***** Information supplied

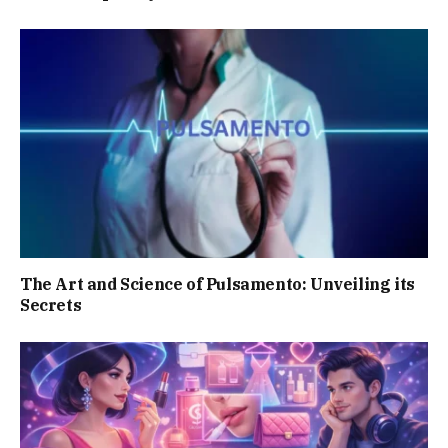
The Art and Science of Pulsamento: Unveiling its
Secrets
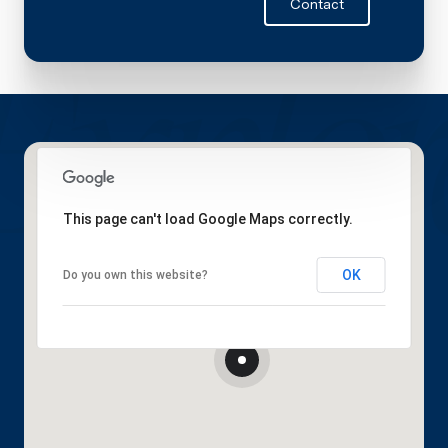
Contact
This page can't load Google Maps correctly.
OK
Do you own this website?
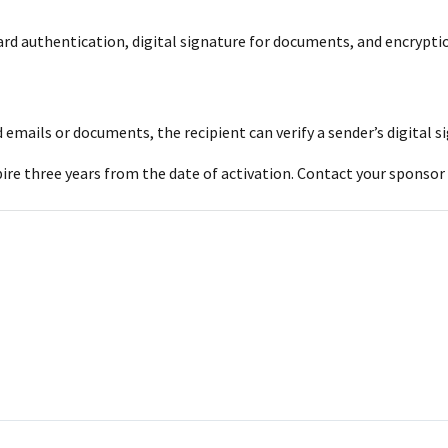
card authentication, digital signature for documents, and encrypti
ned emails or documents, the recipient can verify a sender’s digita
xpire three years from the date of activation. Contact your sponsor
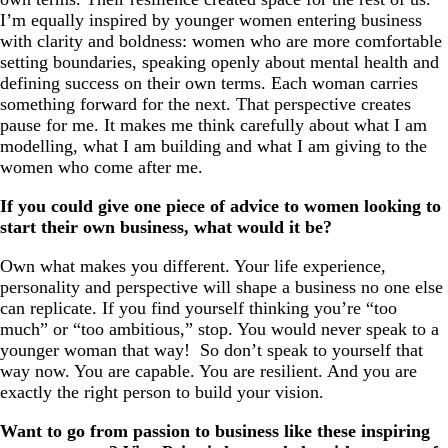
I’m equally inspired by younger women entering business
with clarity and boldness: women who are more comfortable
setting boundaries, speaking openly about mental health and
defining success on their own terms. Each woman carries
something forward for the next. That perspective creates
pause for me. It makes me think carefully about what I am
modelling, what I am building and what I am giving to the
women who come after me.
If you could give one piece of advice to women looking to
start their own business, what would it be?
Own what makes you different. Your life experience,
personality and perspective will shape a business no one else
can replicate. If you find yourself thinking you’re “too
much” or “too ambitious,” stop. You would never speak to a
younger woman that way! So don’t speak to yourself that
way now. You are capable. You are resilient. And you are
exactly the right person to build your vision.
Want to go from passion to business like these inspiring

**********

Job item -
State how many lines of the data above contain the word "makes". Reply with the number alone.

Response to this task -
2